Back further in our history, in Jesus' day, it was the one to whom Jesus stood in contrast, the Roman Caesar, who usurped god and hijacked humanity for private gain and glory. However, while The Caesar is no longer, Southern Plantation Culture continued the way of Caesar into our time. And whatever it is, that was first embodied by the Roman Caesars and then by PC, it hasn't stopped its incessant insinuation into human culture today as it continues itself through any guise it can i.e., when race-based slavery is outlawed, wage-based slavery becomes their next best "Natural and Godly" vision. You can spot its insinuation where and whenever words are put into service of propaganda rather than truth, as in their claim that Free Markets transcend culture and so are as Omniscient as god.

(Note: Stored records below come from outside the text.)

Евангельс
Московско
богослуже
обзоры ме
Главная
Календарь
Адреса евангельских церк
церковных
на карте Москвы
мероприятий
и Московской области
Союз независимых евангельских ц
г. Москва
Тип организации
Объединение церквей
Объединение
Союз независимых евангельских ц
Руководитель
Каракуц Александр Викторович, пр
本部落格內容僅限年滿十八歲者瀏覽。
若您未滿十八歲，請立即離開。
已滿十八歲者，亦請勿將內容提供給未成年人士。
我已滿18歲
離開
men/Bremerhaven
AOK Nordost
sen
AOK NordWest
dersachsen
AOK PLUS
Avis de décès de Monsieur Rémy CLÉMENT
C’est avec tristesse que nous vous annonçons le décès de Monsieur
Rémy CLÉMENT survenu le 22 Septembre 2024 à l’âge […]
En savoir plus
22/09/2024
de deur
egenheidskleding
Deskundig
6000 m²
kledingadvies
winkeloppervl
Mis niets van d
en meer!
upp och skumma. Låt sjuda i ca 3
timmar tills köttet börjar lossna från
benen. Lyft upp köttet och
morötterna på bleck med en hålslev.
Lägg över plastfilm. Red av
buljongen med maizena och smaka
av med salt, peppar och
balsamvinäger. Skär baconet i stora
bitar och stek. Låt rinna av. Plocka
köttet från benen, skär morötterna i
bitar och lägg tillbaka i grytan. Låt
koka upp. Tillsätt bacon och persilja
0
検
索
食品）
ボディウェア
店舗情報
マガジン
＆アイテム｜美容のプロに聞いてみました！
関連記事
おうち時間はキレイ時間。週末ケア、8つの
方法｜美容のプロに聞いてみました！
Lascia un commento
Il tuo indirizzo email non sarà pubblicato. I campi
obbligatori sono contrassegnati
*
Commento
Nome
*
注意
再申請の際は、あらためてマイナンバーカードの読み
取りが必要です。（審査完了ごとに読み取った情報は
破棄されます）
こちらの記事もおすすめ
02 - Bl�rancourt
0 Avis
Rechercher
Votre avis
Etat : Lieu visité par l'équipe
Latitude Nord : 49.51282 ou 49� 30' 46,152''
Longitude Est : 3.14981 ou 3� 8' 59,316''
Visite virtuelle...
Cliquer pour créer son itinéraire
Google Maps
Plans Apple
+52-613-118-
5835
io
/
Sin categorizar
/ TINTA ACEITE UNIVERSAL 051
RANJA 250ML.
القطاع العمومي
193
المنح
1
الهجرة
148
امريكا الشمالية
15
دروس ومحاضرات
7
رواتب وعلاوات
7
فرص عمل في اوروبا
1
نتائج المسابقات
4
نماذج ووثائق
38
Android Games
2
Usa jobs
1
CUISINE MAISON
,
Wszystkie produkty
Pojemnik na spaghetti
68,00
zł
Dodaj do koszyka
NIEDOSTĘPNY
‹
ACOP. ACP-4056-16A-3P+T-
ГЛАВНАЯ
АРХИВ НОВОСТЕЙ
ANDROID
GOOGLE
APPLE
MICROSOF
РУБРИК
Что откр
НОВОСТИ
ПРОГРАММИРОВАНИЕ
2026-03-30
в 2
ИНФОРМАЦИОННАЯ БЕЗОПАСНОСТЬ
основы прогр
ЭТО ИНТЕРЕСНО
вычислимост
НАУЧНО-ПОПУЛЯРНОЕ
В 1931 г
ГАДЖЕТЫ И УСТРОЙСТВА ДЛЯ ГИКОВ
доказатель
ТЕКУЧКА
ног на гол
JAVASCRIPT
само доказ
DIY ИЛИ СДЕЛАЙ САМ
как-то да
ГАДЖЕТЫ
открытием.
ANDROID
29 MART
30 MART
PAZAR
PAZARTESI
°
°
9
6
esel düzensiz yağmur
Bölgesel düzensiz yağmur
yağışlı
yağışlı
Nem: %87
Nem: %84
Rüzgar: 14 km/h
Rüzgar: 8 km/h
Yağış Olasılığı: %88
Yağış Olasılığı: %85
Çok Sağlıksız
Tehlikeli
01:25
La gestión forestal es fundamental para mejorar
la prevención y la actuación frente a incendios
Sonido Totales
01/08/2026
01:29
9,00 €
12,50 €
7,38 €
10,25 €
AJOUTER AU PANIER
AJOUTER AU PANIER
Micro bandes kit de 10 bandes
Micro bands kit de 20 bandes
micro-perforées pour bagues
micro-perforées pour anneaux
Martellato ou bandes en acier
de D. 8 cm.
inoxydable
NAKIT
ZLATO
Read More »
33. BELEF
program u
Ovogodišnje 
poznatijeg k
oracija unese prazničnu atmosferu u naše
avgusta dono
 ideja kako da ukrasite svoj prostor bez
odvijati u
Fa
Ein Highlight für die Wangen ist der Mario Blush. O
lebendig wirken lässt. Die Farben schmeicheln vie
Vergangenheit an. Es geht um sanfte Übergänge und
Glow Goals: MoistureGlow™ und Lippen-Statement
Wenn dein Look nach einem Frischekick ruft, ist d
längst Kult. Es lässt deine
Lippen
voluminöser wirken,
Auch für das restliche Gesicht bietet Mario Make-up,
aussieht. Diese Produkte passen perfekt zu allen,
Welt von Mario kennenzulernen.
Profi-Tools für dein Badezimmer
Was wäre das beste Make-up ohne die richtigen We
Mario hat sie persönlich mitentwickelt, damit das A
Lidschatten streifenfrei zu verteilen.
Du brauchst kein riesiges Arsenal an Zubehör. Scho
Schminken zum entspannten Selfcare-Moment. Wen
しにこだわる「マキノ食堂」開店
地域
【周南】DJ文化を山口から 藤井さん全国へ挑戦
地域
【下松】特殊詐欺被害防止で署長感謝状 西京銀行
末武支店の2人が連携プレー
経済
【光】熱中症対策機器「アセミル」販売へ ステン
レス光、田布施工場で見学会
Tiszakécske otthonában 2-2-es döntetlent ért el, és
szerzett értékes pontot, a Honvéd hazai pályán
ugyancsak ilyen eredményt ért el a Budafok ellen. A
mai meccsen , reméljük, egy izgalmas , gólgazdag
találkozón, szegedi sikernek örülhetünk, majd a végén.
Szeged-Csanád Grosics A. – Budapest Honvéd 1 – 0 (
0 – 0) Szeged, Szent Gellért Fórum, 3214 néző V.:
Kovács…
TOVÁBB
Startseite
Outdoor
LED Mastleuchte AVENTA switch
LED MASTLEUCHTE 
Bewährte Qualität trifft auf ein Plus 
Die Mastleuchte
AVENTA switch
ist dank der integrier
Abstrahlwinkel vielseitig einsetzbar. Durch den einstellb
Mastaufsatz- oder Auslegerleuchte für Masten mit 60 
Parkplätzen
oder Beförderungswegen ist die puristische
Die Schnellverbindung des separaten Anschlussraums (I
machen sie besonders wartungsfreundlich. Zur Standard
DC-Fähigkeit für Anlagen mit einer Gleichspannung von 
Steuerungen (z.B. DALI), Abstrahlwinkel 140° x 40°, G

Another example. In order to instantiate the private agenda for building private prosperity on the backs of fellow human people, a prevailing idea taking root in our culture is the "job creator". Meant to convince us that some men deserve placement in a higher category for being "the ones who make human lives possible", "job creator" is one of those counterfeited words mentioned earlier: it disguises the true intent fueling this proffered idea, which is to make culturally normal, our feeding the cravings of regular men who long for and feel entitled to thrones and worship.

At this junction dear reader, let me ask—  do the words "job creator" as typically asserted so loudly today, strike you as an idea in service of truth— or of propaganda? Again, how do we go about the work in telling the difference?

Hopefully, you're convinced of our need to see Martin Luther King Jr. in this larger context. The immediate work against the Jim Crow laws embedded in white culture ("civil rights" is the the sanitized name) led by MLK is enough of a cancer to eradicate. What I'm suggesting here, is that the cancer is even more widespread and more insipid than usually noticed through American history books and today's political arena. The context deserves to be larger because the cancer is: American Slavery is but a symptom of the cancer that Jesus hoped to eradicate: Cancer and its symptoms are not the same entity.

As we end this short hike through our common landscape, I'd like to point out one last feature. Based on what you've just read, you'd think that a picture of MLK in his oratory (re)finery would have better adorned the top of this page wouldn't you? Of course. And that's why those pictures are commonly displayed. Here's why I chose this one instead: In the historical moments embodied first by Jesus, and then in our day by Martin Luther King Jr., all they each needed to do, in order to avoid their "Good Friday Lynchings", (yes, I'm saying Jesus was lynched) was to back off from their faith in the possibility of being truly human, and instead, simply give in to the demands placed on us by the pirates and hijackers at work in their own times. Thank god they didn't.

I now give to Martin Luther King Jr. a credence that I have given to Jesus because they both loved this life of being human with a love that I feel a kinship with. Also, they both stood their ground as they punctured the delusions of cultures gone horribly awry.

To us all, a happy thoughtful MLK Day.